What Are The Implications Of Gender Bias in Schools?
This gender bias in the curriculum doesn’t end here. It has deep implications thereafter, as it makes way for brilliance bias to emerge in the minds of our students. We teach brilliance bias to our students from an early age. A recent US study found that when girls start primary school at the age of five, they are as likely as five-year-old boys to think women could be “really really smart”. But by the time they turn six, things change dramatically and they start doubting their gender so much that they start limiting themselves. If a game is intended for children who are really really smart, five-year-old girls are as likely to play it as five-year-old boys, but six-year-old girls are suddenly disinterested.
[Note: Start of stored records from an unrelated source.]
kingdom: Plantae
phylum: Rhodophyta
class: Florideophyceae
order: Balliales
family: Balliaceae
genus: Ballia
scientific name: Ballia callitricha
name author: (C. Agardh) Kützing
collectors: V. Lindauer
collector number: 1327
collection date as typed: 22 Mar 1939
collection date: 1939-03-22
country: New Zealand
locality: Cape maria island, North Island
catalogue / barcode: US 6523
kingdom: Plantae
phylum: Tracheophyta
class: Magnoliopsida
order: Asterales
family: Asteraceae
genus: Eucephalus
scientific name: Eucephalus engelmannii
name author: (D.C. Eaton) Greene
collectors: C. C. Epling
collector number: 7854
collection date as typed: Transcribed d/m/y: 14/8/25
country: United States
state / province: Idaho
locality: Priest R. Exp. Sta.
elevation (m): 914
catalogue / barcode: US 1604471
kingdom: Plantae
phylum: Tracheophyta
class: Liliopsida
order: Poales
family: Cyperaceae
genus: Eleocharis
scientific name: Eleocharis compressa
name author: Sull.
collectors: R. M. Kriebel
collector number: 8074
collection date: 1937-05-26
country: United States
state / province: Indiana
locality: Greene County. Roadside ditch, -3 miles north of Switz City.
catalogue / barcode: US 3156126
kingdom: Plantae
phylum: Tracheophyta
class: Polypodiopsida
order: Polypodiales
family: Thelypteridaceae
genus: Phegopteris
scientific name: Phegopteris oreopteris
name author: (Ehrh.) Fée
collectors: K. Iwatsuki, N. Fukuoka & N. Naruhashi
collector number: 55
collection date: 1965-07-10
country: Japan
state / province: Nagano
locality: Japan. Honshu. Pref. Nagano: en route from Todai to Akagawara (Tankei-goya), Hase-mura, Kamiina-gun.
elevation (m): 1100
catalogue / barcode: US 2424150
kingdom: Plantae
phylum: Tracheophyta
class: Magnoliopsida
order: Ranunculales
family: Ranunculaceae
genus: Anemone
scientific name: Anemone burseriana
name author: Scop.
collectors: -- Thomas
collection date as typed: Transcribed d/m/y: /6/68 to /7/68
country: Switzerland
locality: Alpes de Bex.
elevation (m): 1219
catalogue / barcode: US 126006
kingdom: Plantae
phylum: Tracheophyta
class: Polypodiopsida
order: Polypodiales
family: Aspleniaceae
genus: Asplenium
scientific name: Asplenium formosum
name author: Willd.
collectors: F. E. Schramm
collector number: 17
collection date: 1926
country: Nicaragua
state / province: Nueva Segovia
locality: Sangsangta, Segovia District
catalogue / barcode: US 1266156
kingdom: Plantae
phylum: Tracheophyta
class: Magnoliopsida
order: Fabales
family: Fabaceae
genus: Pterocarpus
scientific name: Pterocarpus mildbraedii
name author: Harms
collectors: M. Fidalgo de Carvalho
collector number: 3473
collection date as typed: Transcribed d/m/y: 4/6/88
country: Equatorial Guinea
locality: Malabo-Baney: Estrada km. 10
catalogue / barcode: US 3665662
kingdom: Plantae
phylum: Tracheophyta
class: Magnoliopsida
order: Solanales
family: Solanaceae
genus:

Schools are teaching little girls that brilliance doesn’t belong to them. No wonder, by the time they start filling out university forms, students are primed to see their female teachers as less qualified. Schools also teach brilliance bias to boys.
The results of the draw a scientist test, like the one I conducted in my classroom, are actually more complicated and give strong evidence that data gaps in school curricula are teaching children biases. When children start school, they draw roughly equal percentages of male and female scientists, across boys and girls. By the time they are seven, male scientists significantly outnumber female scientists. By the age of 14, they are drawing four times as many male scientists as female scientists.
So, although more female scientists are being drawn, much of the increase has been in younger children before the education system teaches them gender biases informed by data gaps. Common stereotypes associate high-level intellectual ability (brilliance, genius, etc.) with men more than women. These stereotypes discourage women’s pursuit of many prestigious careers; that is, women are underrepresented in fields whose members cherish brilliance (such as physics and philosophy).
In the end, how can we expect our young girls and boys to thrive in a system that is inherently biased? At the onset of the NEP, as we move towards redesigning our instructional modules and strategies post the pandemic, I hope we all take concrete steps collectively to enable the creation of inclusive learning environments for our children.